Things to do:
• A. In the HITS algorithm page, what two scores does the scheme assign to each web page?
• B. Continue the HITS algorithm page from its final sentence onward.

Source extract:
#####
HITS Algorithm
(Redirected from HITS)
Jump to navigation
Jump to search
A HITS Algorithm is a Link-based Object Ranking Algorithm proposed in (Kleinberg, 1999) that models a Graph has HITS Hub Node and HITS Authority Node.
- AKA: HITS, Hyperlink-Induced Topic Search.
- Context:
- It was originally proposed for the Webpage Retrieval Task.
- See: PageRank Algorithm.
References
2011
- (Wikipedia - HITS algorithm, 2011-Jun-11) ⇒ http://en.wikipedia.org/wiki/HITS_algorithm
- Hyperlink-Induced Topic Search (HITS) (also known as Hubs and authorities) is a link analysis algorithm that rates Web pages, developed by Jon Kleinberg. It was a precursor to PageRank. The idea behind Hubs and Authorities stemmed from a particular insight into the creation of web pages when the Internet was originally forming; that is, certain web pages, known as hubs, served as large directories that were not actually authoritative in the information that it held, but were used as compilations of a broad catalog of information that led users directly to other authoritative pages. In other words, a good hub represented a page that pointed to many other pages, and a good authority represented a page that was linked by many different hubs. The scheme therefore assigns two scores for each page: its authority, which estimates the value of the content of the page, and its hub value, which estimates the value of its links to other pages.
#####
Data extract:
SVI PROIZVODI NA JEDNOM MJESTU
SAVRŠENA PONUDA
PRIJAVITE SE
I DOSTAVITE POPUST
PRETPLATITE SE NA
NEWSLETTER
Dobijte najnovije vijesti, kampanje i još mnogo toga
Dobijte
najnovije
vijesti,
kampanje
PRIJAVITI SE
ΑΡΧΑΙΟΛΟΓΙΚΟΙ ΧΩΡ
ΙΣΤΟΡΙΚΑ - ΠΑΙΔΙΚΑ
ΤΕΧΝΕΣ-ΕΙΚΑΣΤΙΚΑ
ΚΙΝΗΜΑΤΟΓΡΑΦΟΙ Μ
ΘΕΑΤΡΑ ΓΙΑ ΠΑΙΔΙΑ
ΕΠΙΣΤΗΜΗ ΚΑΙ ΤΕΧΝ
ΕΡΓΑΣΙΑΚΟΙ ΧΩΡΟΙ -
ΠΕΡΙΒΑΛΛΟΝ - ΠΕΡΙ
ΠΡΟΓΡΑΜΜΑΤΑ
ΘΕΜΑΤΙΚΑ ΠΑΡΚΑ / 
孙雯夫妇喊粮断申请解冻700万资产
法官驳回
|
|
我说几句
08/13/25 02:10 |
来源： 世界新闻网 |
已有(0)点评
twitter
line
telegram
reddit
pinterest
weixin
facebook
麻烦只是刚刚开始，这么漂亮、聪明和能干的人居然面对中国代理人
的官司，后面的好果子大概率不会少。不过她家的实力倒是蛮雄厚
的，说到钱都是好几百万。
#####
Your responses:
• A. An authority score, which estimates the value of the page's content, and a hub value, which estimates the value of its links to other pages.

• B.
2005
- (Getoor & Diehl, 2005) ⇒ Lise Getoor, Christopher P. Diehl. (2005). “Link Mining: A survey.” In: SIGKDD Explorations, 7(2). doi:10.1145/1117454.1117456
- QUOTE: In the context of web information retrieval, the PageRank [91] and HITS [64] algorithms are the most notable approaches to LBR. PageRank models web surfing as a random walk where the surfer randomly selects and follows links and occasionally jumps to a new web page to start another traversal of the link structure. The rank of a given web page in this context is the fraction of time that the random web surfer would spend at the page if the random process were iterated ad infinitum. This can be determined by computing the steady-state distribution of the random process. HITS assumes a slightly more complex process, modeling the web as being composed of two types of web pages: hubs and authorities. Hubs are web pages that link to many authoritative pages. Authorities are web pages that are linked to by many hubs. Each page in the web is assigned hub and authority scores. These scores are computed by an iterative algorithm that updates the scores of a page based on the scores of pages in its immediate neighborhood. This approach bears a relation to PageRank with two separate random walks - one with hub transitions and one with authority transitions - on a corresponding bipartite graph of hubs and authorities [73; 95; 84]. The hub and authority scores are the steady-state distributions of the respective random processes.
2001
- (Ng et al., 2001) ⇒ Andrew Y. Ng, Alice X. Zheng, Michael I. Jordan. (2001). “Stable Algorithms for Link Analysis.” In: Proceedings of the 24th annual international ACM SIGIR conference on Research and development in information retrieval (SIGIR 2001). doi:10.1162/153244302760185243
- QUOTE: The Kleinberg HITS and the Google PageRank algorithms are eigenvector methods for identifying “authoritative or “influential articles, given hyperlink or citation information.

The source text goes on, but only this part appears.